Jheronimus Bosch Art Center

Hieronymus Bosch - Die Zeichnungen in Brüssel und Wien / The Drawings in Brussels and Vienna

Koreny/Pokorny 2001
Koreny, Frits and Ernst Pokorny
Genre: Nonfiction, art history
Aantal pagina's: 42
Uitgever: Museum Boijmans Van Beuningen, Rotterdam
Uitgave datum: 2001

Koreny/Pokorny 2001

 

Hieronymus Bosch – Die Zeichnungen in Brüssel und Wien / The Drawings in Brussels and Vienna (Fritz Koreny and Ernst Pokorny) 2001

[Museum Boijmans Van Beuningen, Rotterdam, 2001, 42 blz.]

 

In this bilingual (German-English) little book, which was published on the occasion of the Rotterdam 2001 Bosch Exhibition, the Viennese professor Fritz Koreny and his assistant Ernst Pokorny focus on five drawings attributed to Bosch, three of which are preserved in the Vienna Albertina, one in the Vienna Akademie der bildenden Künste and one in the Brussels Royal Library. Although in the past more than fourty drawings have been linked with Bosch’s name, less than twenty are considered authentic today. All drawings connected with Bosch were on display during the Rotterdam exhibition and this was a unique occasion for a renewed research of Bosch’s drawn oeuvre. This publication should be considered the first step of this research.

 

It is not certain yet whether the Tree Man drawing (Vienna, Albertina) was intended as a preparatory study for, or as later variant of the so-called Tree Man figure in the right interior panel of Bosch’s Garden of Delights triptych. The drawing, considered an authentic Bosch by the authors, is stylistically closely related to two other Bosch drawings: The wood has ears, the field has eyes (Berlin) and The Owl’s Nest (Rotterdam). The close relationship between the three drawings and the Garden of Earthly Delights confirms that all these works may be dated in the first decade of the sixteenth century.

 

The Drollery with Beehive drawing (Vienna, Albertina) is situated in the ‘circle of Bosch’ and attributed to the painter of the Prado Haywain triptych. Both the triptych and the drawing are characterized by a lively gestural idiom and the exaggeratedly caricatural expression. Stylistically the Prado Haywain does not fit in with the Bosch oeuvre, but the ‘painter of the Haywain’ issue has not been solved yet.

 

The Beggars and Cripples drawing (Vienna, Albertina) is attributed here to a Bosch imitator from the period 1530-40. The style does not remind of Bosch, nor of Bruegel. Because a sixteenth-century tapestry (now in the Spanish Royal Collections) also has a beggar playing the hurdy-gurdy and accompanying a blind beggar, just like the drawing, and because in the drawing thinly pencilled circular marks can be seen around the heads of some figures, Koreny and Pokorny think that this drawing has served as the model for a cartoon in order to produce a tapestry.
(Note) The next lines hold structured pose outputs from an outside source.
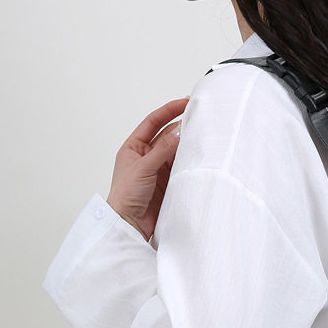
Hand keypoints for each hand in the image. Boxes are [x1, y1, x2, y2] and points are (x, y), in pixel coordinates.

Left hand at [107, 97, 189, 237]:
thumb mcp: (143, 167)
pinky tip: (198, 157)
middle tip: (200, 119)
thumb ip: (163, 149)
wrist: (129, 225)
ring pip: (176, 151)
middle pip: (167, 135)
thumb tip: (179, 131)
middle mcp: (146, 156)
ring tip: (202, 137)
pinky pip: (181, 167)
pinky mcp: (168, 183)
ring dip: (187, 145)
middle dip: (182, 127)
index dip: (169, 110)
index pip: (153, 122)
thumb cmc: (125, 196)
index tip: (185, 102)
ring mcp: (158, 170)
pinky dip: (189, 162)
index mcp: (134, 147)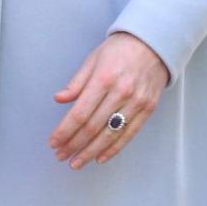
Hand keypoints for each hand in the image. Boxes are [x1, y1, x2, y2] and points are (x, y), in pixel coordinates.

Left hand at [49, 31, 168, 169]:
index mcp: (103, 78)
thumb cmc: (119, 49)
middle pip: (93, 127)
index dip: (65, 131)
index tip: (54, 142)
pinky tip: (99, 158)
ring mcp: (136, 102)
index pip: (80, 113)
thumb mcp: (93, 59)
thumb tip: (59, 99)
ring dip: (90, 152)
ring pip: (110, 135)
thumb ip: (77, 82)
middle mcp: (120, 92)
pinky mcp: (148, 109)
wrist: (152, 43)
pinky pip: (129, 135)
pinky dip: (113, 150)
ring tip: (76, 162)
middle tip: (61, 155)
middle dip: (74, 144)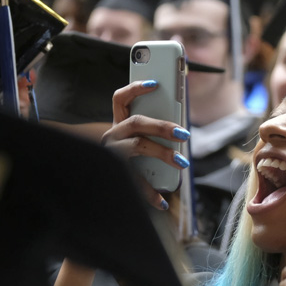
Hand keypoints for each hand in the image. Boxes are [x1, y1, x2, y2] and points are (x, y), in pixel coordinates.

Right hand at [101, 80, 189, 209]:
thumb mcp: (141, 142)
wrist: (101, 191)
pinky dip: (151, 193)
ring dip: (163, 153)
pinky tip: (163, 202)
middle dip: (162, 125)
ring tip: (182, 162)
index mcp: (118, 124)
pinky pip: (135, 181)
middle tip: (184, 133)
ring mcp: (111, 155)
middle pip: (136, 122)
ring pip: (138, 146)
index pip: (120, 99)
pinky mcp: (114, 174)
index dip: (136, 88)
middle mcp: (111, 136)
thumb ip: (155, 132)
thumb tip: (180, 132)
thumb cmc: (131, 161)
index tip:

And because these marks can only be seen around some of the figures, they suggest that tapestries after Bosch were not always reproductions of entire drafts, but that the designers of tapestries combined and even adapted Bosch motifs at random.

 

The technique of the Brussels Beggars and Cripples drawing (Royal Libray) also excludes an attribution to Bosch or Bruegel. Koreny and Pokorny suggest an artist from the master’s close circle or a direct imitator. This drawing also shows circular marks around some of the figures.

 

The Hell-Ship drawing (Vienna, Akademie) is dated circa 1500 and attributed to Bosch’s workshop. Not to Bosch himself, because of the uncertain lines, the clumsy feet, shoes and sword, the monotonous hatchings and the smeary shadows. There are however close parallels with the Bruges Last Judgment triptych (Groeningemuseum). For the first time the authors publish an interesting Hell-Ship drawing (St Petersburg, Hermitage) that is closely related to the Vienna drawing and has an extra (hell)scene in the foreground. Is this St Petersburg drawing a free copy or was it made after the same model as the Vienna drawing?

 

Although Koreny and Pokorny analyze five drawings, they only consider the Vienna Tree Man an authentic Bosch. However, their opinion is only based on stylistic-comparative impressions and in the past Bosch scholarship has taught us that this method may lead to divergent conclusions. What the authors write about the St Petersburg drawing (‘the clues are not concrete enough’), may be true for all the stylistically based attributions and rejections in this book. When iconographic interpretations are at stake, the authors seem rather insecure and they limit themselves to references summoned up from other Bosch authors.